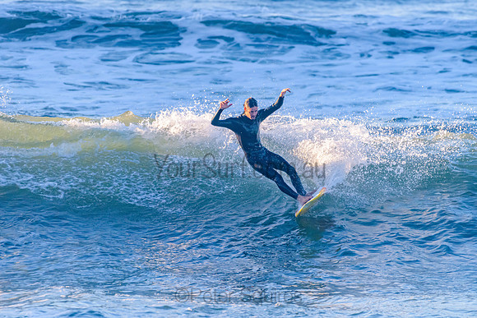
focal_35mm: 608
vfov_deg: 2.3
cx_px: 238
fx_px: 8058
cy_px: 159
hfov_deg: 3.4
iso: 900
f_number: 5.6
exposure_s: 1/2000
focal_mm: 500
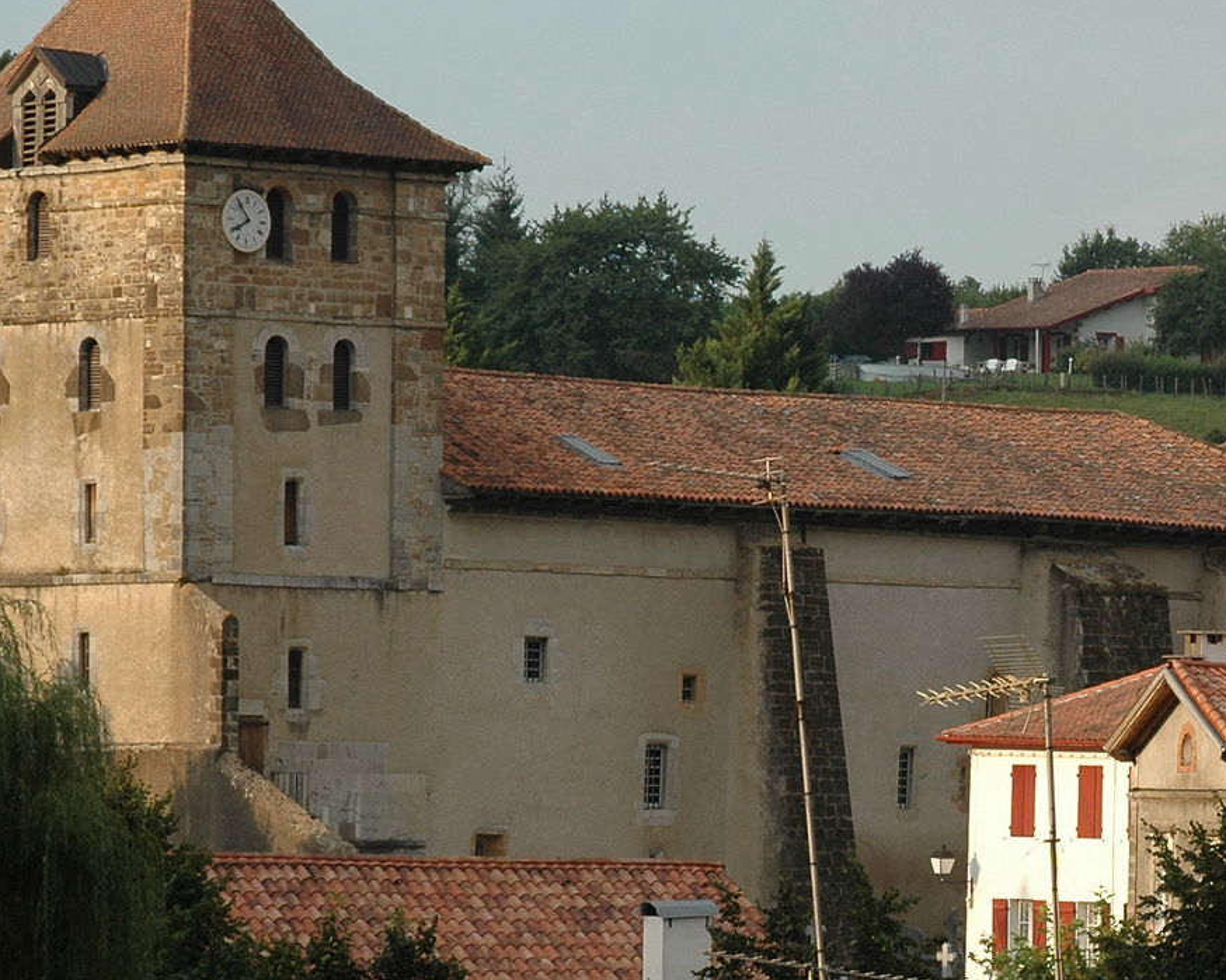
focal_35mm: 241
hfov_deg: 8.0
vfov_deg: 6.4
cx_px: 896
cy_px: 564
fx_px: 8744
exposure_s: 1/200
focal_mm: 78
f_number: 7.1
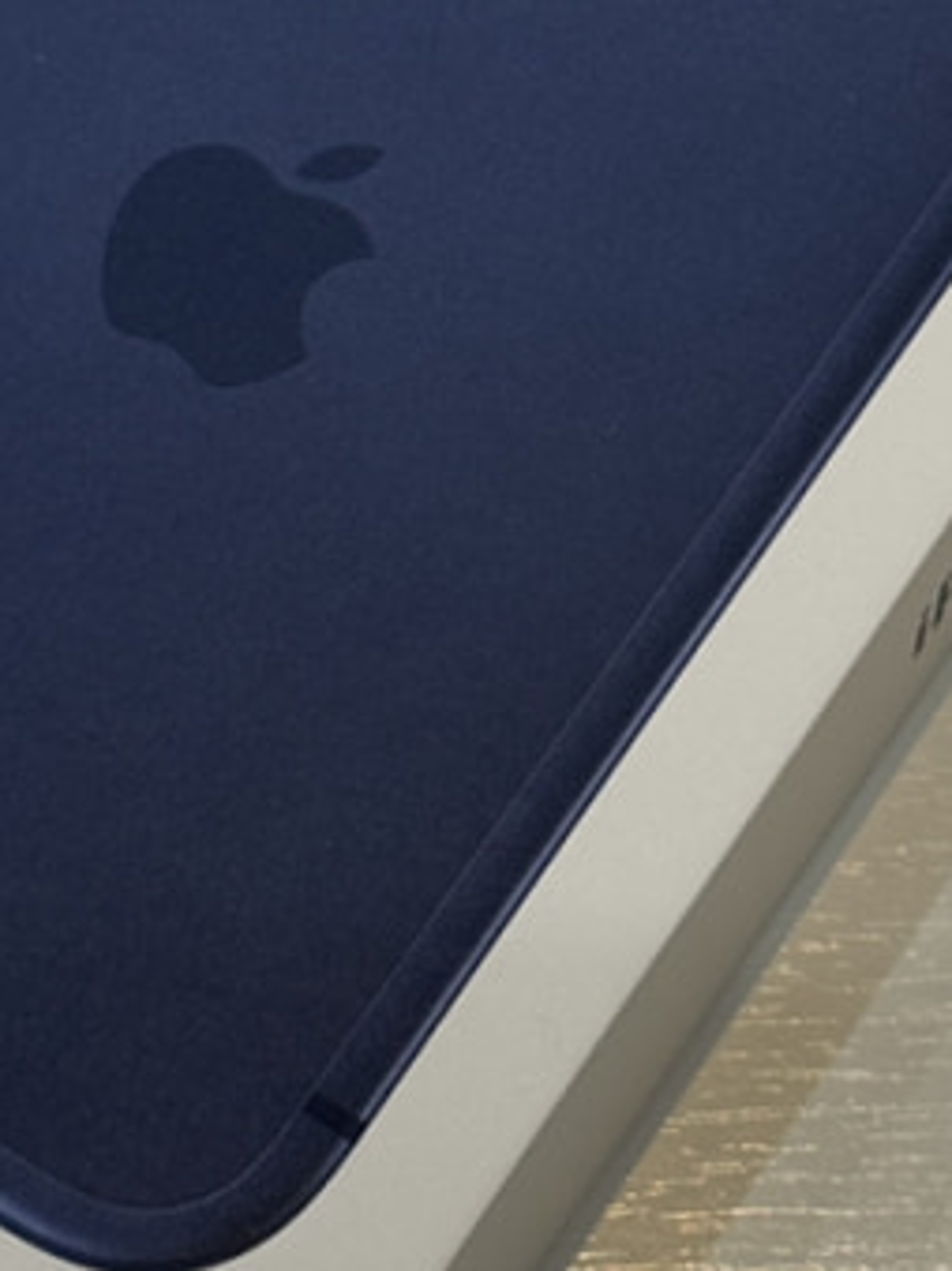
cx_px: 326
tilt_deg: -61.9
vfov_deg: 13.5
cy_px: 232
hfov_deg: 10.2
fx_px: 5320
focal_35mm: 145
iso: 50
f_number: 1.78
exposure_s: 1/120
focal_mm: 6.76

··········

## [Try it]
Pictures do not belong in the copy. Please reproduce the entries above exactly otherwise.

## [Solution to this exercise]
focal_35mm: 608
vfov_deg: 2.3
cx_px: 238
fx_px: 8058
cy_px: 159
hfov_deg: 3.4
iso: 900
f_number: 5.6
exposure_s: 1/2000
focal_mm: 500
focal_35mm: 241
hfov_deg: 8.0
vfov_deg: 6.4
cx_px: 896
cy_px: 564
fx_px: 8744
exposure_s: 1/200
focal_mm: 78
f_number: 7.1
cx_px: 326
tilt_deg: -61.9
vfov_deg: 13.5
cy_px: 232
hfov_deg: 10.2
fx_px: 5320
focal_35mm: 145
iso: 50
f_number: 1.78
exposure_s: 1/120
focal_mm: 6.76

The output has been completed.